*SOURCE DOCUMENT*
◆ ◆ ◆ ◆

Oh, I do love a nice bit of transformational television - the more formulaic the better. Give me a troubled history, a difficult start, a perception-shifting central segment and a character-testing final moment and I will guarantee you tears before the final credits.

And so Extreme Schools, a new CBBC series, is right up my street. Each episode takes two misbehaving teenagers and sends them off for a week to a school where discipline is, let’s say, more strictly enforced than at home.

So, in the first episode, we see 13-year-old Ibbi and 14-year-old Keziah shipped off to military school in Chicago. Ibbi recently chalked up 15 detentions in a month; Keziah has already been excluded once. “Attention!” Ibbi says. “It’s not ‘attention’. It’s ‘tension’,” Keziah replies. Ah, the dramatic irony.

In episode two, we meet 13-year-old Maisie and 12-year-old Alice, described by their teacher as “two of the loudest voices in the year”. When told that they are going to spend a week at a convent school in St Lucia, they respond with: “Ye-es!” “It’s not a holiday,” the presenter says. “You’ll have to behave like a lady all the time.” “What do you mean?” Maisie asks.

Troubled history: check. And so to the difficult start. Ibbi and Keziah meet First Sergeant Powell, who makes Ibbi do 10 press-ups in the corridor as punishment for wearing a non-uniform pullover.

And Maisie and Alice meet head nun Sister Rufina. “What are your ambitions?” the sister asks. “I wouldn’t mind working in a factory,” Alice says. “Then you could just sit with your friends and it wouldn’t be very hard.”

Aha! I believe we have some perceptions in need of shifting. So Maisie and Alice are sent to work on the St Lucia equivalent of the factory line: a banana plantation. “Why would anybody want to do this job?” Maisie says, after half an hour.

But it is Keziah’s perception-changing moment that really stands out. Having said that she would like to join the police, she is sent for a training session at a police academy. “I can’t believe I just handcuffed somebody!” she says, looking disarmingly thrilled.

By the end of the week - with final character tests all round - Keziah is standing up straighter than she did before leaving for Chicago. She is swearing that she has changed. Ibbi says that he is “relieved” to be going home. Keziah, by contrast, is just sad.

It is tempting to draw facile conclusions about what pupils like Keziah need from their teachers and the ways in which conventional education is failing them. But as the credits roll and I reach for the tissues, I really have only one possible judgement to make: that this is supremely well-edited TV.

Extreme Schools starts on CBBC on 18 March.

◆ ◆ ◆ ◆

Records from a data source
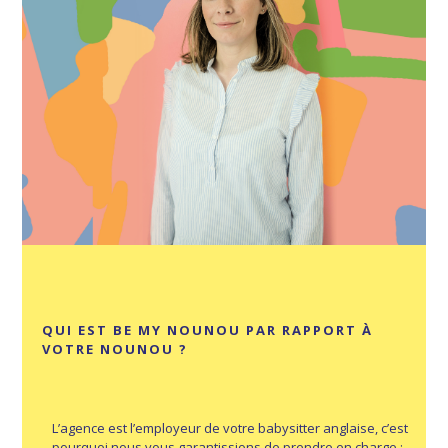
QUI EST BE MY NOUNOU PAR RAPPORT À
VOTRE NOUNOU ?
L’agence est l’employeur de votre
babysitter anglaise
, c’est
pourquoi nous vous garantissions de prendre en charge :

◆ ◆ ◆ ◆

*WHAT TO DO*
Repeat word for word the passage of the Extreme Schools review from "And so Extreme" to "than at home.".

*ANSWER*
And so Extreme Schools, a new CBBC series, is right up my street. Each episode takes two misbehaving teenagers and sends them off for a week to a school where discipline is, let’s say, more strictly enforced than at home.